A little more than two years ago, Melissa Centifonti was looking to purchase a house.
The newly minted realtor made a decent living but still worried about expenses and climbing the final hills before home ownership. She wanted a nice home in affordable Levittown that also wasn’t far from her family in Fairless Hills.
While talking to a mortgage specialist, she was refereed to the Bucks County First Time Homebuyer Program, which offers no-interest deferred loans of up to $10,000 for closing costs and/or down payment assistance for eligible home buyers.
Shortly after, she purchased a home for her and her son. The Bucks County First Time Homebuyer Program loan gave her some wiggle room for an emergency fund as she made the big investment.
On Tuesday at the Bucks County Administration Building in Doylestown Borough, Centifonti was with area officials as they announced a $1.6 million expansion of the program that has already helped 720 households since 1994. The funds will be invested in the program over a five-year period.
The program, which is supported by the Bucks County Department of Housing Services and the Bucks County Housing Authority, has been funded through the Bucks County Housing Trust Fund, which draws from a portion of county real estate fees. Since 1994, the program has made an investment of about $4.5 million.
Jeffrey Fields, director of the Bucks County Department of Housing Services, said the program has money returned when residents refinance or sell their home and have to pay the no-interest loan back.
The maximum loan is $10,000, but the average amount doled out is $6,000, Fields said.
The new influx on funds comes from the Bucks County Housing Authority, which operates affordable housing properties across the county and also serves as the local administrator of the federal Section 8 program. Bucks County Commissioners Chairperson Robert Loughery said the Housing Authority has seen stable revenues and directed the funds to related programs and growing their savings.
The Bucks County First Time Homebuyer Program is open to households earning less than 80 percent of county median household income. The program requires counseling on the home ownership process, budgeting, and mortgage terms.
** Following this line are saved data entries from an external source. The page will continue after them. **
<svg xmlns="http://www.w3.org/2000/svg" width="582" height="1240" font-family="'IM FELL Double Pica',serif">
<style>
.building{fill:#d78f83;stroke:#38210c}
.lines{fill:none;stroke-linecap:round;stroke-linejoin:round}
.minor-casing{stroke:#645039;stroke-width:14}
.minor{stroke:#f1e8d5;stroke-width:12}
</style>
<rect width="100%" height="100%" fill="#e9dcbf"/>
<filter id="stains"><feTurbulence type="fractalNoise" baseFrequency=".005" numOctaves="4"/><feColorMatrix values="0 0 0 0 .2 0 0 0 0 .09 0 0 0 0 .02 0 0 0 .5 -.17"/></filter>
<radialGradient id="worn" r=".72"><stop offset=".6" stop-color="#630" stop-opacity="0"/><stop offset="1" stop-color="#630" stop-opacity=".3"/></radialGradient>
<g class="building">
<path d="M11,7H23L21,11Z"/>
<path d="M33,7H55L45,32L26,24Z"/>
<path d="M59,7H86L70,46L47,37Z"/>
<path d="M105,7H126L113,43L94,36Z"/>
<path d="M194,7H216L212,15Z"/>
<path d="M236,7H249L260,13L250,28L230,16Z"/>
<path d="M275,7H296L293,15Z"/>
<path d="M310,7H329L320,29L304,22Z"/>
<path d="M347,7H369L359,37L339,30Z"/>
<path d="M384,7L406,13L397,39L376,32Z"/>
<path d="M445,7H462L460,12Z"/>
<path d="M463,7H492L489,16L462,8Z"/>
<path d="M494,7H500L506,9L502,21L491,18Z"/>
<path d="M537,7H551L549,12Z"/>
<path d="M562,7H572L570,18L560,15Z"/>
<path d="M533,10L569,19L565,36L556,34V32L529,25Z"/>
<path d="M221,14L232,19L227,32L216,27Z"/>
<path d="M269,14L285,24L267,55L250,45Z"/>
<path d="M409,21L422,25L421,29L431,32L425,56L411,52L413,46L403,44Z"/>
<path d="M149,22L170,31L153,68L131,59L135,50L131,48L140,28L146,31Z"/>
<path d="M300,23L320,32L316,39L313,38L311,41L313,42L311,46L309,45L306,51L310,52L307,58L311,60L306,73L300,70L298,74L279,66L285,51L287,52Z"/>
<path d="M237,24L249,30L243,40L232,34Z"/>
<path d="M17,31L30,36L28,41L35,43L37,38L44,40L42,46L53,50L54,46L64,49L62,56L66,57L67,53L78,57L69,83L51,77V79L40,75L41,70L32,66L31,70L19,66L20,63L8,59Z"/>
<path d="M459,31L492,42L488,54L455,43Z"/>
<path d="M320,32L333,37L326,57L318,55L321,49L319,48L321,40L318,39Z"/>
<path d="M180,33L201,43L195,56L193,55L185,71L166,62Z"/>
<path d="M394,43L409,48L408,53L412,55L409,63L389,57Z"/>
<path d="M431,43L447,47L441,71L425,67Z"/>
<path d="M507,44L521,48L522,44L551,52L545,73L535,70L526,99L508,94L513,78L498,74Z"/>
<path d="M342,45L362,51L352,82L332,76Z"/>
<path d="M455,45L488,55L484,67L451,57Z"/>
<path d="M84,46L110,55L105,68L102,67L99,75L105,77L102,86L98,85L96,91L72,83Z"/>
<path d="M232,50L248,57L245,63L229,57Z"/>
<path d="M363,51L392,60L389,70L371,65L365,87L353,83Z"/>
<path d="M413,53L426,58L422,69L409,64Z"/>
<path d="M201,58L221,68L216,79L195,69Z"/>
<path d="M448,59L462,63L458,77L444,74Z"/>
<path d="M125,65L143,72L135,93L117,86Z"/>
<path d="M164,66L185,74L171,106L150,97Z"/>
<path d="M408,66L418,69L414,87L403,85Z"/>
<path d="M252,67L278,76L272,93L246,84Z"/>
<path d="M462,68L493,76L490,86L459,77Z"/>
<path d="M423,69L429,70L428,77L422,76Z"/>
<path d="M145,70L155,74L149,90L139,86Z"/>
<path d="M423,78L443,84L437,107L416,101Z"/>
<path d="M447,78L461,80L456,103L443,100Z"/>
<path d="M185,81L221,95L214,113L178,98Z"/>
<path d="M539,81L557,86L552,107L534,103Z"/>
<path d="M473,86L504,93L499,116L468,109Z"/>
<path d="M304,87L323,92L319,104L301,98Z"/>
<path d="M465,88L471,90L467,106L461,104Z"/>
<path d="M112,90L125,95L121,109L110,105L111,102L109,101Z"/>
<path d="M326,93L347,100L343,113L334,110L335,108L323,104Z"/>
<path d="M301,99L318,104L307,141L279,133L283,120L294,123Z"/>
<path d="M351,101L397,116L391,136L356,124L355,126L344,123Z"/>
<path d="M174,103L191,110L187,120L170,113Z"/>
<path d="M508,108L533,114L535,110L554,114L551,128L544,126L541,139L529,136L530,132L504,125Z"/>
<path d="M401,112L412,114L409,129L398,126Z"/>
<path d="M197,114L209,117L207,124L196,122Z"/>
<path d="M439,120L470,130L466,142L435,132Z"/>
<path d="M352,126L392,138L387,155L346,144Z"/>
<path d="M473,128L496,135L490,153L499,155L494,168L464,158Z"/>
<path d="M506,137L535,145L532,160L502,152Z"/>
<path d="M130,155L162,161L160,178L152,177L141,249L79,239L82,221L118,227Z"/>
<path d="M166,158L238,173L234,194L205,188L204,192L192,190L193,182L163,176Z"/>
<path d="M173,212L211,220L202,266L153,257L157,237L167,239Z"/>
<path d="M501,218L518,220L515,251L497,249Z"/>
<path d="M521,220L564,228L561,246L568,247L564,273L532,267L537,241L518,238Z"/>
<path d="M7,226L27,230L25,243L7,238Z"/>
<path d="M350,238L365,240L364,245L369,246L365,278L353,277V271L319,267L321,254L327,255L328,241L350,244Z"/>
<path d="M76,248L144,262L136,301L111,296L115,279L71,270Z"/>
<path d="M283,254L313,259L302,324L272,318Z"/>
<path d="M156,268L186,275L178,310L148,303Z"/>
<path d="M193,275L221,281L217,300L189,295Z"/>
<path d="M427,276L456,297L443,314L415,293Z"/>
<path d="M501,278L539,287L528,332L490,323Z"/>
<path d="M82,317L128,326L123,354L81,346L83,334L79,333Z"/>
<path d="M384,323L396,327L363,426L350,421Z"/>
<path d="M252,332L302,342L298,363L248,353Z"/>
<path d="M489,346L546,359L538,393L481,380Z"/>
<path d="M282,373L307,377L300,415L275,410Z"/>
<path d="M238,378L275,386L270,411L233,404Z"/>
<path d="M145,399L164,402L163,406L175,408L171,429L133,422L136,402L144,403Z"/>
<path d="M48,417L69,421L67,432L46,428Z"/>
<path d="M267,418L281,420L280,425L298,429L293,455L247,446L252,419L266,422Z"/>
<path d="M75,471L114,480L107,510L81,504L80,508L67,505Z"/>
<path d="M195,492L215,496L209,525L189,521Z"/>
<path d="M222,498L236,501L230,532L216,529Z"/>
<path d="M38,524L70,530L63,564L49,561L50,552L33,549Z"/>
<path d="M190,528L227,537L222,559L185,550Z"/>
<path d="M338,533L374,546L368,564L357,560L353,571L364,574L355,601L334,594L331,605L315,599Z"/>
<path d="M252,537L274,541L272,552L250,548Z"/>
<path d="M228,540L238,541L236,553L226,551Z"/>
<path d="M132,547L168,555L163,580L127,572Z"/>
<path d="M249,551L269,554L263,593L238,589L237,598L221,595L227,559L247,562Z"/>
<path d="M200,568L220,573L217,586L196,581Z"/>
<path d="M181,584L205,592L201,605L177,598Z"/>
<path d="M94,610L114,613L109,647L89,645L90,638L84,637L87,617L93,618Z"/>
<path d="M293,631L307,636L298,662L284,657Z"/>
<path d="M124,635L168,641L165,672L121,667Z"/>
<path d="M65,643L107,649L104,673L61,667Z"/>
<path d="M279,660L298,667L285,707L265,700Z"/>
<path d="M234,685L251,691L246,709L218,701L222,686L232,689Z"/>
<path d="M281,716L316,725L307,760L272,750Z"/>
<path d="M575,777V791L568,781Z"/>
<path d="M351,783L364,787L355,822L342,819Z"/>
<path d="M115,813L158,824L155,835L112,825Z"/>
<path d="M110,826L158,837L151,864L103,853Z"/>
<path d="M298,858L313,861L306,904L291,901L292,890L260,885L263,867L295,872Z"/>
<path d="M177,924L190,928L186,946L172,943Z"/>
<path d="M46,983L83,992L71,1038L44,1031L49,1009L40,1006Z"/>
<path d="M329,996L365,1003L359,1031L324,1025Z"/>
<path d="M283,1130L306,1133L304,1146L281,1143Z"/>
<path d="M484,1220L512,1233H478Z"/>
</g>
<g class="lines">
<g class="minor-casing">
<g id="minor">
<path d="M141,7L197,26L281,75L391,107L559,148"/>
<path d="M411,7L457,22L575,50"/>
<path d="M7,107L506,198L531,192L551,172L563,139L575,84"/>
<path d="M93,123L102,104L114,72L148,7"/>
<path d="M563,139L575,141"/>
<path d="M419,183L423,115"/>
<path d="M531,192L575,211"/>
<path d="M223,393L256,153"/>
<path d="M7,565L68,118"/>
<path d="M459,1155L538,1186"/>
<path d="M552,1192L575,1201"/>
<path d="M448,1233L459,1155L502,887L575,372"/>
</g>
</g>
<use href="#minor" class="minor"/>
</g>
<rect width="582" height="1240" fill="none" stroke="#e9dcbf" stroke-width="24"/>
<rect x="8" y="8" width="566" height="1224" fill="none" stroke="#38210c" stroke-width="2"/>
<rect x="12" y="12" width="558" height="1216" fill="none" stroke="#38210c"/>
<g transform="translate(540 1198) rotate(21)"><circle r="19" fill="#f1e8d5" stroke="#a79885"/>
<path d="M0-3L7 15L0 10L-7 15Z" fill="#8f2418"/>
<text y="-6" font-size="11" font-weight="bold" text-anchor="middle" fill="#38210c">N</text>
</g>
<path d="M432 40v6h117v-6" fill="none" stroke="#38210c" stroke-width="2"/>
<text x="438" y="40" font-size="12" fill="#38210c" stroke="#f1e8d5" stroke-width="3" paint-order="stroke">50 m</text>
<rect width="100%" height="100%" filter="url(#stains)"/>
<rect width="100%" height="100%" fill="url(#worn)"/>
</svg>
The program is open to Bucks County residents, people who work in Bucks County and want to live here, and those in the military.
Sherry Pace, who works with applicants through the Bucks County Housing Group, said anyone interested has to take part in an online webinar first to make sure they are qualified.
For Centifonti, that webinar helped her realize she was eligible for the program.
“I kept looking and I checked every box,” she said. “This is a program for the middle class and I think it’s a wonderful asset for the community. “
Centifonti, who lives in Middletown’s Levittown section, realized during Tuesday’s event that she lives in the same neighborhood as Bucks County Commissioner Diane Ellis-Marseglia.
Ellis-Marseglia heralded the program and pointed to the importance of affordable housing.
The program is part of economic development that aims to keep the workforce in the county, Loughery said.